Sintiéndose extremadamente avergonzada, Lydia dijo en tono de enfado —¡Suéltame!

—Oh, Oh…

—Basil Jaak obedeció rápidamente y se preparó para soltar sus brazos, pero la puerta del baño se abrió de repente.

Una mujer de mediana edad salió, mirando hacia atrás hacia Basil y Lydia.

Su mirada se posó directamente en las manos de Basil.

Sus ojos gradualmente, gradualmente…

se abrieron de par en par, y luego una sonrisa extraña apareció en sus labios.

—Parece que esta tía debe haber pensado en algo inapropiado para niños —Basil sonrió torpemente, y le susurró suavemente al oído a Lydia mientras la ayudaba a levantarse.

Lydia se quedó momentáneamente atónita y después de pensar un rato, finalmente comprendió lo que Basil quería decir con ‘inapropiado para niños’.

Su cara se puso inmediatamente roja, miró a Basil con furia y se apresuró a entrar en el baño, desconcertada.

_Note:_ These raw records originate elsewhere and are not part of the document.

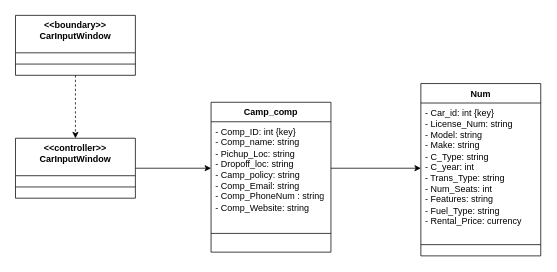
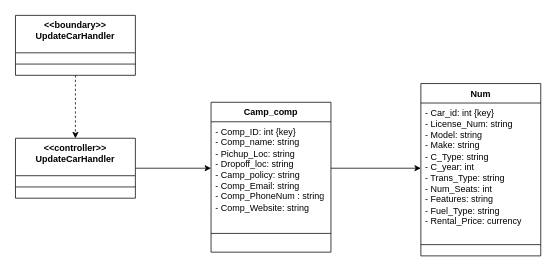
  <mxCell id="0" />
  <mxCell id="1" parent="0" />
  <mxCell id="2" style="edgeStyle=orthogonalEdgeStyle;rounded=0;orthogonalLoop=1;jettySize=auto;html=1;entryX=0;entryY=0.5;entryDx=0;entryDy=0;" edge="1" parent="1" source="3" target="9"><mxGeometry relative="1" as="geometry" /></mxCell>
- <mxCell id="3" value="&lt;div&gt;&amp;lt;&amp;lt;controller&amp;gt;&amp;gt;&lt;/div&gt;CarInputWindow" style="swimlane;fontStyle=1;align=center;verticalAlign=top;childLayout=stackLayout;horizontal=1;startSize=50;horizontalStack=0;resizeParent=1;resizeParentMax=0;resizeLast=0;collapsible=1;marginBottom=0;whiteSpace=wrap;html=1;" vertex="1" parent="1"><mxGeometry x="20" y="184" width="160" height="80" as="geometry" /></mxCell>
+ <mxCell id="3" value="&lt;div&gt;&amp;lt;&amp;lt;controller&amp;gt;&amp;gt;&lt;/div&gt;UpdateCarHandler" style="swimlane;fontStyle=1;align=center;verticalAlign=top;childLayout=stackLayout;horizontal=1;startSize=50;horizontalStack=0;resizeParent=1;resizeParentMax=0;resizeLast=0;collapsible=1;marginBottom=0;whiteSpace=wrap;html=1;" vertex="1" parent="1"><mxGeometry x="20" y="184" width="160" height="80" as="geometry" /></mxCell>
  <mxCell id="4" value="" style="line;strokeWidth=1;fillColor=none;align=left;verticalAlign=middle;spacingTop=-1;spacingLeft=3;spacingRight=3;rotatable=0;labelPosition=right;points=[];portConstraint=eastwest;strokeColor=inherit;" vertex="1" parent="3"><mxGeometry y="50" width="160" height="30" as="geometry" /></mxCell>
  <mxCell id="5" style="edgeStyle=orthogonalEdgeStyle;rounded=0;orthogonalLoop=1;jettySize=auto;html=1;entryX=0.5;entryY=0;entryDx=0;entryDy=0;dashed=1;" edge="1" parent="1" source="6" target="3"><mxGeometry relative="1" as="geometry" /></mxCell>
- <mxCell id="6" value="&lt;div&gt;&amp;lt;&amp;lt;boundary&amp;gt;&amp;gt;&lt;/div&gt;CarInputWindow" style="swimlane;fontStyle=1;align=center;verticalAlign=top;childLayout=stackLayout;horizontal=1;startSize=50;horizontalStack=0;resizeParent=1;resizeParentMax=0;resizeLast=0;collapsible=1;marginBottom=0;whiteSpace=wrap;html=1;" vertex="1" parent="1"><mxGeometry x="20" y="20" width="160" height="80" as="geometry" /></mxCell>
+ <mxCell id="6" value="&lt;div&gt;&amp;lt;&amp;lt;boundary&amp;gt;&amp;gt;&lt;/div&gt;UpdateCarHandler" style="swimlane;fontStyle=1;align=center;verticalAlign=top;childLayout=stackLayout;horizontal=1;startSize=50;horizontalStack=0;resizeParent=1;resizeParentMax=0;resizeLast=0;collapsible=1;marginBottom=0;whiteSpace=wrap;html=1;" vertex="1" parent="1"><mxGeometry x="20" y="20" width="160" height="80" as="geometry" /></mxCell>
  <mxCell id="7" value="" style="line;strokeWidth=1;fillColor=none;align=left;verticalAlign=middle;spacingTop=-1;spacingLeft=3;spacingRight=3;rotatable=0;labelPosition=right;points=[];portConstraint=eastwest;strokeColor=inherit;" vertex="1" parent="6"><mxGeometry y="50" width="160" height="30" as="geometry" /></mxCell>
  <mxCell id="8" value="Camp_comp&lt;div&gt;&lt;br&gt;&lt;/div&gt;" style="swimlane;fontStyle=1;align=center;verticalAlign=top;childLayout=stackLayout;horizontal=1;startSize=26;horizontalStack=0;resizeParent=1;resizeParentMax=0;resizeLast=0;collapsible=1;marginBottom=0;whiteSpace=wrap;html=1;" vertex="1" parent="1"><mxGeometry x="281" y="136" width="160" height="200" as="geometry" /></mxCell>
  <mxCell id="9" value="&lt;span style=&quot;background-color: initial;&quot;&gt;-&amp;nbsp;&lt;/span&gt;&lt;span style=&quot;background-color: initial; text-wrap-mode: nowrap;&quot;&gt;Comp_ID: int {key}&lt;/span&gt;&lt;div&gt;&lt;div style=&quot;text-wrap-mode: nowrap;&quot;&gt;- Comp_name: string&lt;/div&gt;&lt;div style=&quot;text-wrap-mode: nowrap;&quot;&gt;- Pichup_Loc: string&lt;/div&gt;&lt;div style=&quot;text-wrap-mode: nowrap;&quot;&gt;- Dropoff_loc: string&lt;/div&gt;&lt;div style=&quot;text-wrap-mode: nowrap;&quot;&gt;- Camp_policy: string&lt;/div&gt;&lt;div style=&quot;text-wrap-mode: nowrap;&quot;&gt;- Comp_Email: string&lt;/div&gt;&lt;div style=&quot;text-wrap-mode: nowrap;&quot;&gt;- Comp_PhoneNum : string&lt;/div&gt;&lt;div style=&quot;text-wrap-mode: nowrap;&quot;&gt;- Comp_Website: string&lt;/div&gt;&lt;/div&gt;&lt;div&gt;&lt;br&gt;&lt;/div&gt;" style="text;strokeColor=none;fillColor=none;align=left;verticalAlign=top;spacingLeft=4;spacingRight=4;overflow=hidden;rotatable=0;points=[[0,0.5],[1,0.5]];portConstraint=eastwest;whiteSpace=wrap;html=1;" vertex="1" parent="8"><mxGeometry y="26" width="160" height="124" as="geometry" /></mxCell>
  <mxCell id="10" value="" style="line;strokeWidth=1;fillColor=none;align=left;verticalAlign=middle;spacingTop=-1;spacingLeft=3;spacingRight=3;rotatable=0;labelPosition=right;points=[];portConstraint=eastwest;strokeColor=inherit;" vertex="1" parent="8"><mxGeometry y="150" width="160" height="50" as="geometry" /></mxCell>
  <mxCell id="11" value="Num" style="swimlane;fontStyle=1;align=center;verticalAlign=top;childLayout=stackLayout;horizontal=1;startSize=26;horizontalStack=0;resizeParent=1;resizeParentMax=0;resizeLast=0;collapsible=1;marginBottom=0;whiteSpace=wrap;html=1;" vertex="1" parent="1"><mxGeometry x="561" y="111" width="160" height="230" as="geometry" /></mxCell>
  <mxCell id="12" value="&lt;div&gt;&lt;span style=&quot;background-color: initial;&quot;&gt;- Car_id: int {key}&amp;nbsp;&lt;/span&gt;&lt;/div&gt;&lt;div&gt;&lt;div&gt;- License_Num: string&lt;/div&gt;&lt;div&gt;- Model: string&lt;/div&gt;&lt;div&gt;- Make: string&lt;/div&gt;&lt;div&gt;- C_Type: string&lt;/div&gt;&lt;div&gt;- C_year: int&lt;/div&gt;&lt;div&gt;- Trans_Type: string&lt;/div&gt;&lt;div&gt;- Num_Seats: int&lt;/div&gt;&lt;div&gt;- Features: string&lt;/div&gt;&lt;div&gt;- Fuel_Type: string&amp;nbsp;&lt;/div&gt;&lt;div&gt;- Rental_Price: currency&lt;/div&gt;&lt;/div&gt;" style="text;strokeColor=none;fillColor=none;align=left;verticalAlign=top;spacingLeft=4;spacingRight=4;overflow=hidden;rotatable=0;points=[[0,0.5],[1,0.5]];portConstraint=eastwest;whiteSpace=wrap;html=1;" vertex="1" parent="11"><mxGeometry y="26" width="160" height="174" as="geometry" /></mxCell>
  <mxCell id="13" value="" style="line;strokeWidth=1;fillColor=none;align=left;verticalAlign=middle;spacingTop=-1;spacingLeft=3;spacingRight=3;rotatable=0;labelPosition=right;points=[];portConstraint=eastwest;strokeColor=inherit;" vertex="1" parent="11"><mxGeometry y="200" width="160" height="30" as="geometry" /></mxCell>
  <mxCell id="14" style="edgeStyle=orthogonalEdgeStyle;rounded=0;orthogonalLoop=1;jettySize=auto;html=1;entryX=0;entryY=0.5;entryDx=0;entryDy=0;" edge="1" parent="1" source="9" target="12"><mxGeometry relative="1" as="geometry" /></mxCell>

La mujer de mediana edad miró hacia atrás a Basil, que esperaba fuera de la puerta del baño.

Mientras se alejaba, murmuró —Los jóvenes de hoy en día son demasiado audaces, incluso en el baño del tren…

ay, el mundo se va a pique.

Al escuchar las palabras de la mujer, Basil no pudo evitar reírse.

Apenas había ayudado a Lydia a levantarse y había tocado accidentalmente un lugar inapropiado.

No podía ser tan malo que una mujer mayor lo confundiera con un pervertido que se comportaría indecentemente en lugares públicos, ¿verdad?

Basil estaba sin palabras respecto a la mujer, pero lo que ocurrió a continuación lo dejó aún más sin palabras.

Al ver que Lydia entró en el baño, Basil se preparó para irse pero justo cuando estaba a punto de darse la vuelta, la puerta del baño se abrió de nuevo.

Lydia estaba mirando a Basil, causando que su corazón se sobresaltara.

Basil dio una sonrisa forzada —¿Qué pasa ahora?

—No tienes permitido irte, espera por mí justo aquí —Lydia le dijo a Basil.

Basil asintió —Entonces apresúrate.

Lydia asintió suavemente, se dio la vuelta y volvió a entrar en el baño, cerrando la puerta detrás de ella.

Apoyado contra el lavabo, Basil estaba a punto de encender un cigarrillo, pero la puerta del baño se abrió de repente de nuevo por Lydia.

Esta vez fue el turno de Basil de mirar a Lydia y preguntar —¿Y ahora qué pasa?

Lydia estaba en silencio, su cara de repente se puso roja.

Miró a izquierda y derecha, al no ver a nadie en un radio de tres metros, se mordió el labio, extendió su mano delicada desde la oscuridad, jaló a Basil al baño en un instante, luego cerró rápidamente la puerta del baño.